***** 文章の抜粋
こんにちは、さくらインターネット研究所の菊地です。
さくらインターネット研究所では、NECと共同で4年にわたりFIWARE基盤を利用したデータ流通実証実験を実施してきました。この度、実証実験終了にあたり終了報告書をまとめましたので公開いたします。
実証実験終了報告書では、実証実験の狙い、4年間の実績(構築したシステム、可視化事例、規約、登録データ等)、実証実験を通じて得られた知見等をまとめております。スマートシティやデータ流通、その実現手段であるFIWARE等についてご興味・ご関心をお持ちの方はぜひご一読いただければと思います。
データ流通実証実験は2018年3月より開始し、NECさんの協力によりさくらのクラウド上にFIWAREのデータ流通基盤を構築し、これを実証実験参加者に対して無償で提供してきました。データの登録や公開、可視化(ダッシュボードの作成)、複数のユーザ間でのデータの流通などを自由に試していただくことができるようにしていました。
**********
- やること
[1] データ流通実証実験についての文章で、報告書にまとめた4年間の実績として括弧の中に挙げられている項目をすべて書き出してください。
[2] データ流通実証実験についての文章のうち、「データ流通実証実験は2018」から「ができるようにしていました。」まで(その部分も含む)を、「無償で」を「無料で」に置き換えて書いてください。
***** 表示した記録
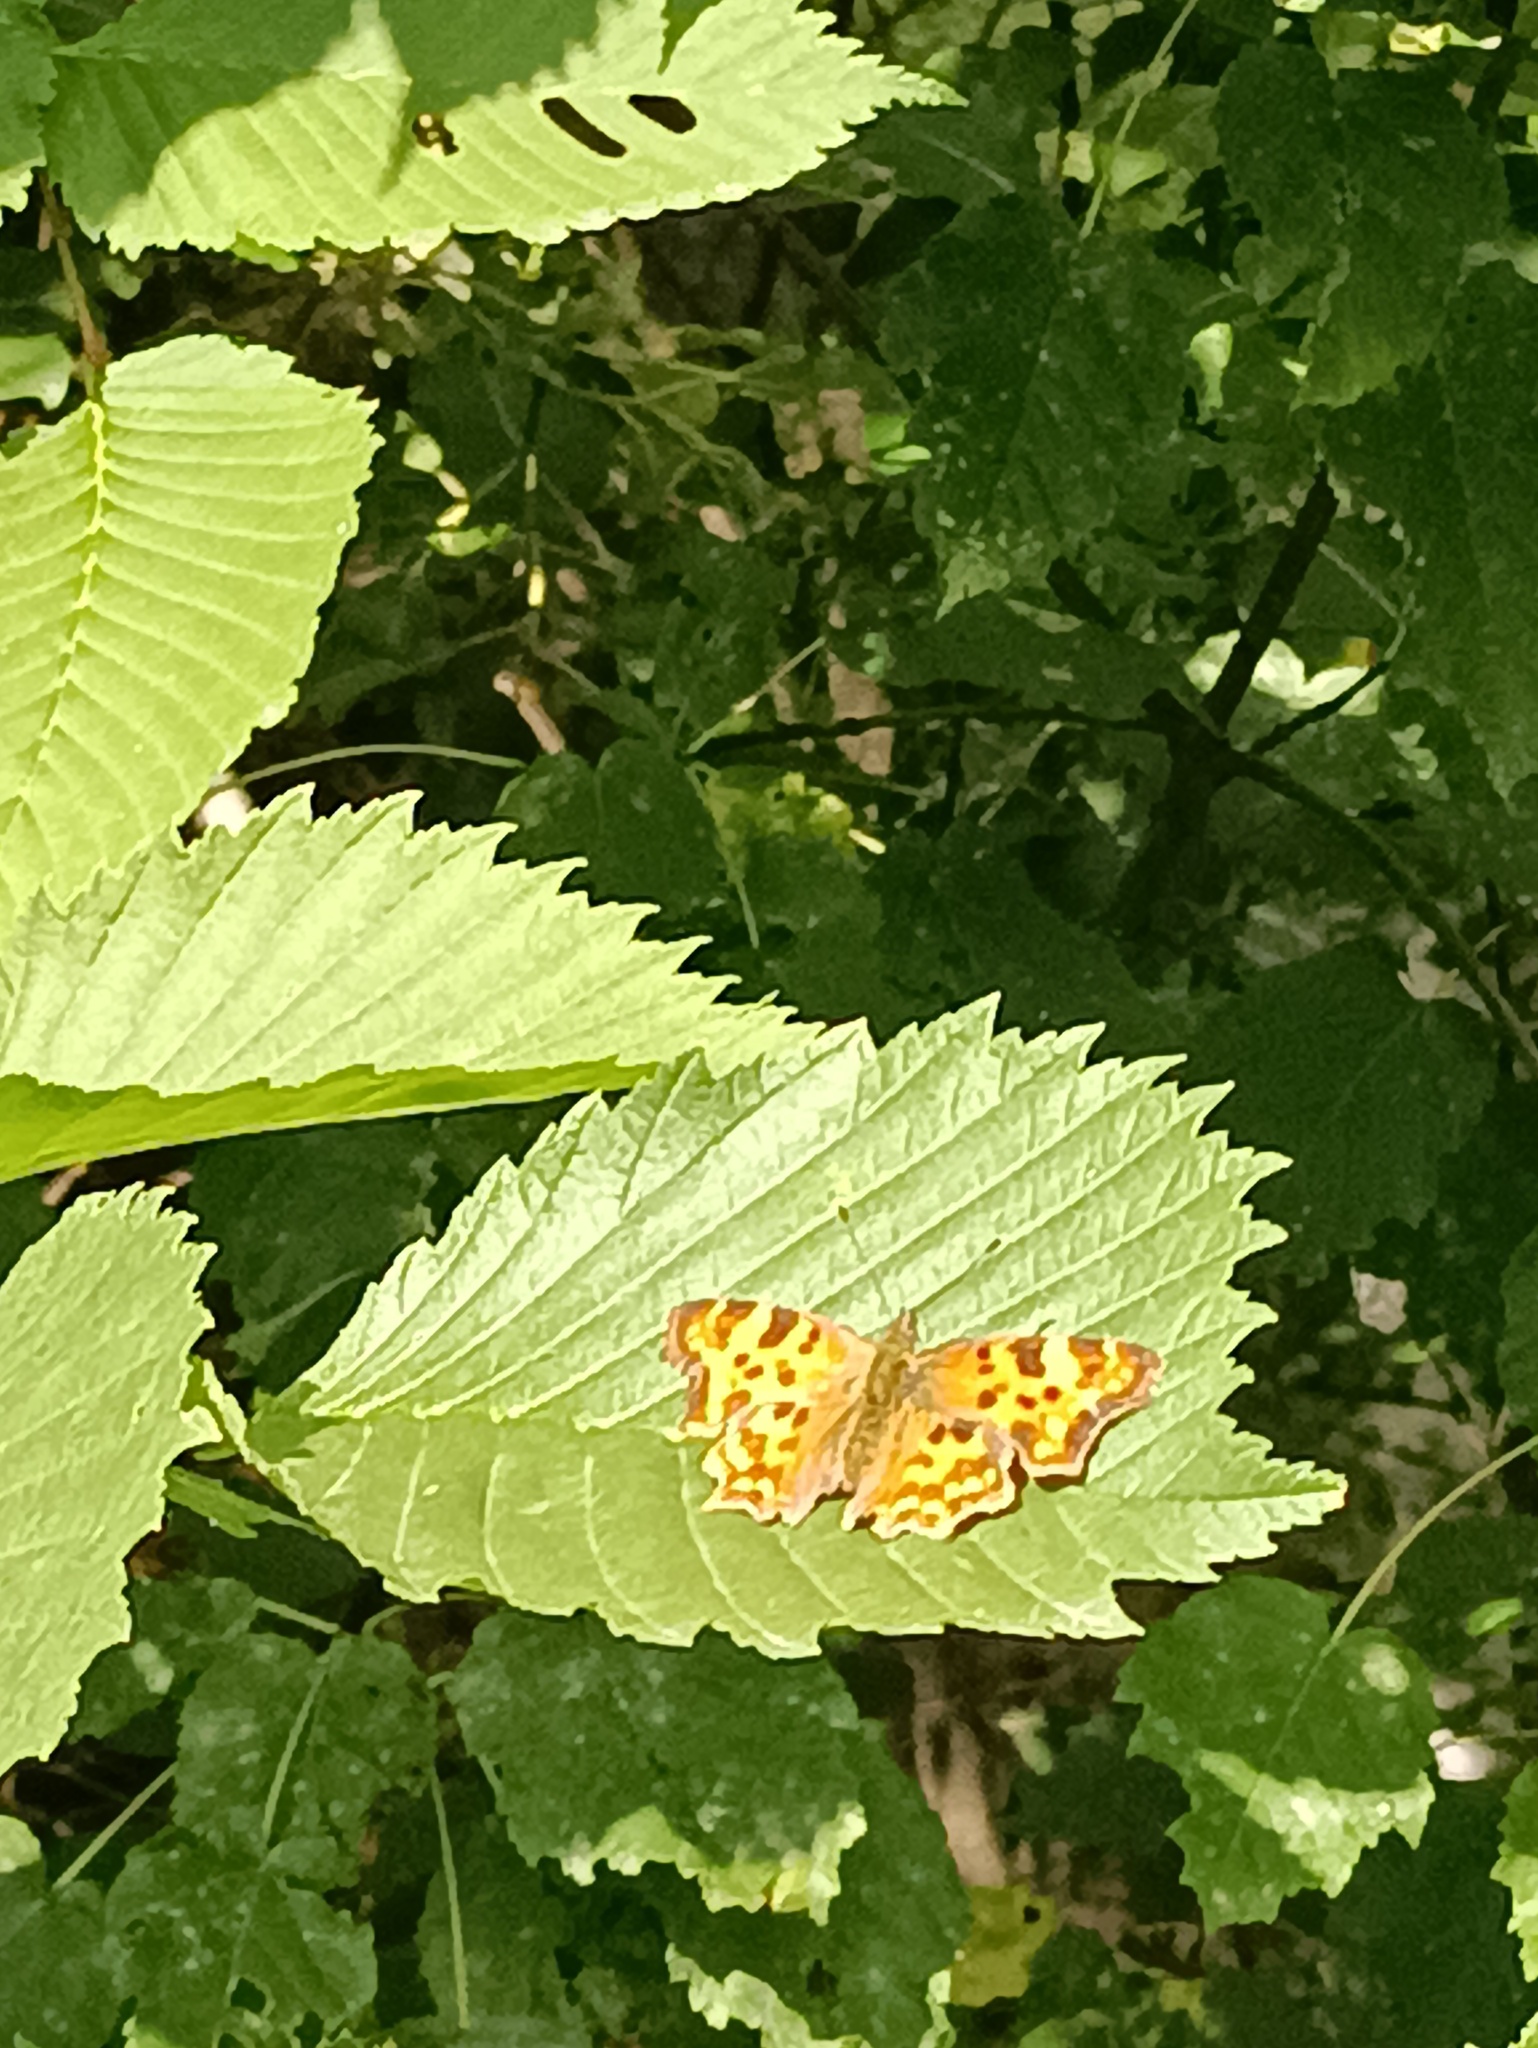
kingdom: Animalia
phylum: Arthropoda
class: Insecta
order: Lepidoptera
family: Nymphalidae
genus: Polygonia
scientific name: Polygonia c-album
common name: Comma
**********
***** 表示した記録
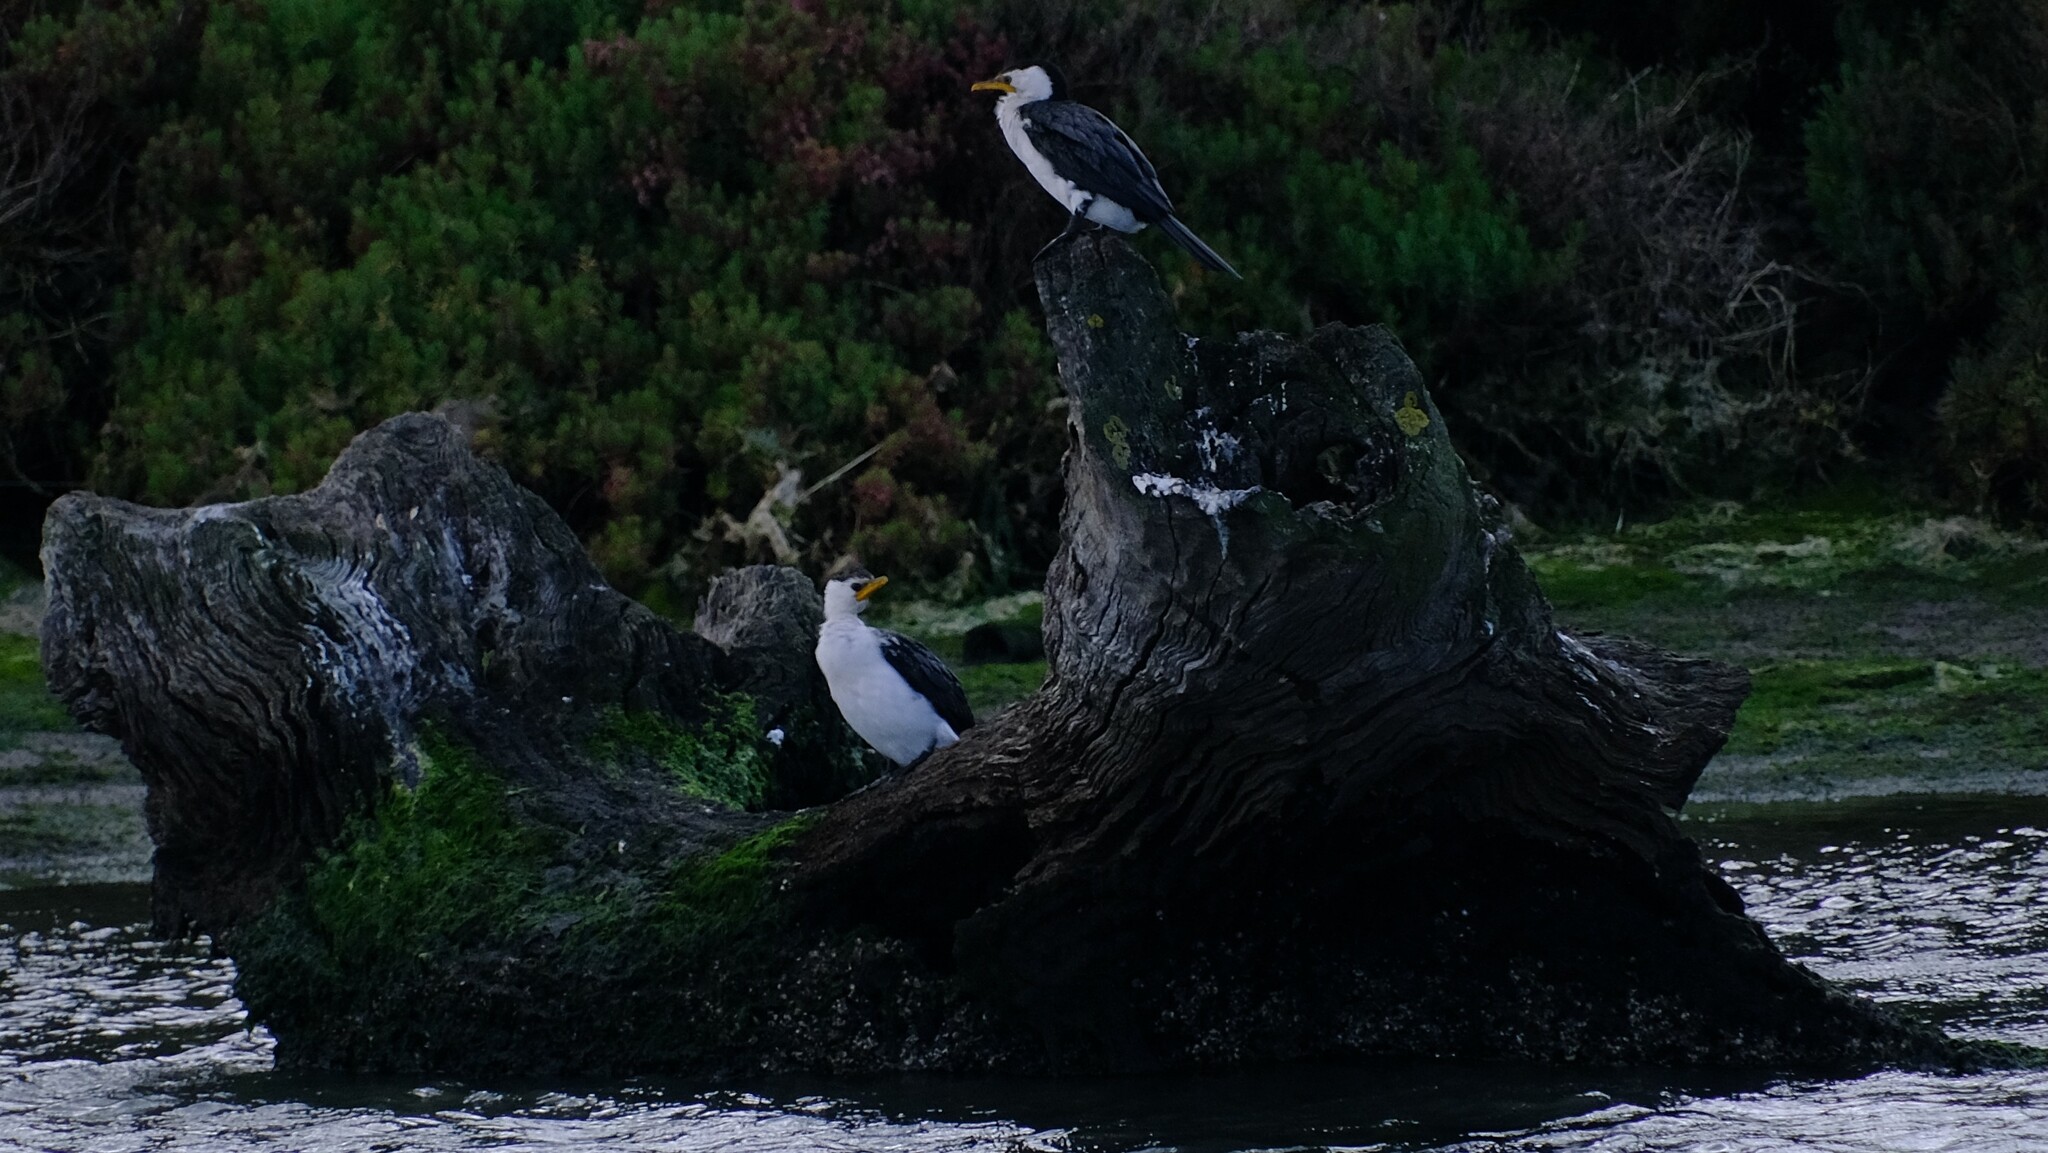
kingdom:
**********
***** 表示した記録
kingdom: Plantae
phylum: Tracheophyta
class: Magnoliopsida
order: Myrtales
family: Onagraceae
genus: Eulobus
**********
- 作業ごとの答え
[1] 構築したシステム、可視化事例、規約、登録データ

[2]
データ流通実証実験は2018年3月より開始し、NECさんの協力によりさくらのクラウド上にFIWAREのデータ流通基盤を構築し、これを実証実験参加者に対して無料で提供してきました。データの登録や公開、可視化(ダッシュボードの作成)、複数のユーザ間でのデータの流通などを自由に試していただくことができるようにしていました。